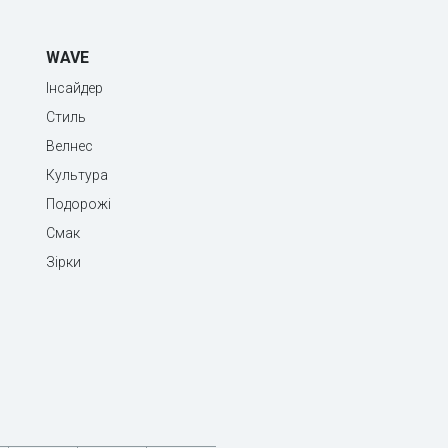
WAVE
Інсайдер
Стиль
Велнес
Культура
Подорожі
Смак
Зірки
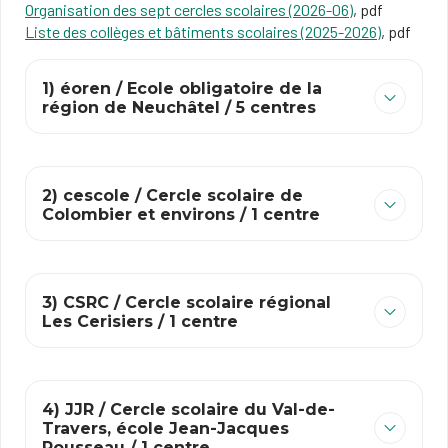
Organisation des sept cercles scolaires (2026-06)
, pdf
Liste des collèges et bâtiments scolaires (2025-2026)
, pdf
1) éoren / Ecole obligatoire de la
région de Neuchâtel / 5 centres
2) cescole / Cercle scolaire de
Colombier et environs / 1 centre
3) CSRC / Cercle scolaire régional
Les Cerisiers / 1 centre
4) JJR / Cercle scolaire du Val-de-
Travers, école Jean-Jacques
Rousseau / 1 centre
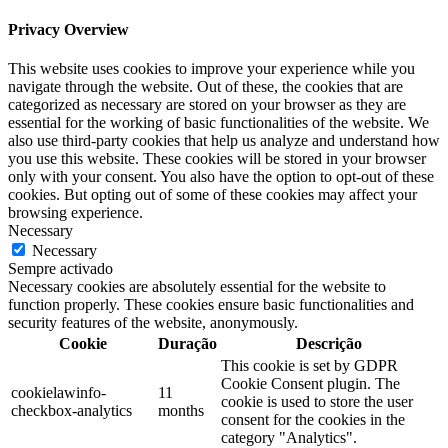
Privacy Overview
This website uses cookies to improve your experience while you
navigate through the website. Out of these, the cookies that are
categorized as necessary are stored on your browser as they are
essential for the working of basic functionalities of the website. We
also use third-party cookies that help us analyze and understand how
you use this website. These cookies will be stored in your browser
only with your consent. You also have the option to opt-out of these
cookies. But opting out of some of these cookies may affect your
browsing experience.
Necessary
Necessary
Sempre activado
Necessary cookies are absolutely essential for the website to
function properly. These cookies ensure basic functionalities and
security features of the website, anonymously.
Cookie
Duração
Descrição
This cookie is set by GDPR
Cookie Consent plugin. The
cookielawinfo-
11
cookie is used to store the user
checkbox-analytics
months
consent for the cookies in the
category "Analytics".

====================

- _Assigned task_:
The reply should hold only the lines running from the top of the records to the line containing "also use third-party", both included, copied exactly with no pictures.

- _Result_:
WAVE
Інсайдер
Стиль
Велнес
Культура
Подорожі
Смак
Зірки
Organisation des sept cercles scolaires (2026-06)
, pdf
Liste des collèges et bâtiments scolaires (2025-2026)
, pdf
1) éoren / Ecole obligatoire de la
région de Neuchâtel / 5 centres
2) cescole / Cercle scolaire de
Colombier et environs / 1 centre
3) CSRC / Cercle scolaire régional
Les Cerisiers / 1 centre
4) JJR / Cercle scolaire du Val-de-
Travers, école Jean-Jacques
Rousseau / 1 centre
Privacy Overview
This website uses cookies to improve your experience while you
navigate through the website. Out of these, the cookies that are
categorized as necessary are stored on your browser as they are
essential for the working of basic functionalities of the website. We
also use third-party cookies that help us analyze and understand how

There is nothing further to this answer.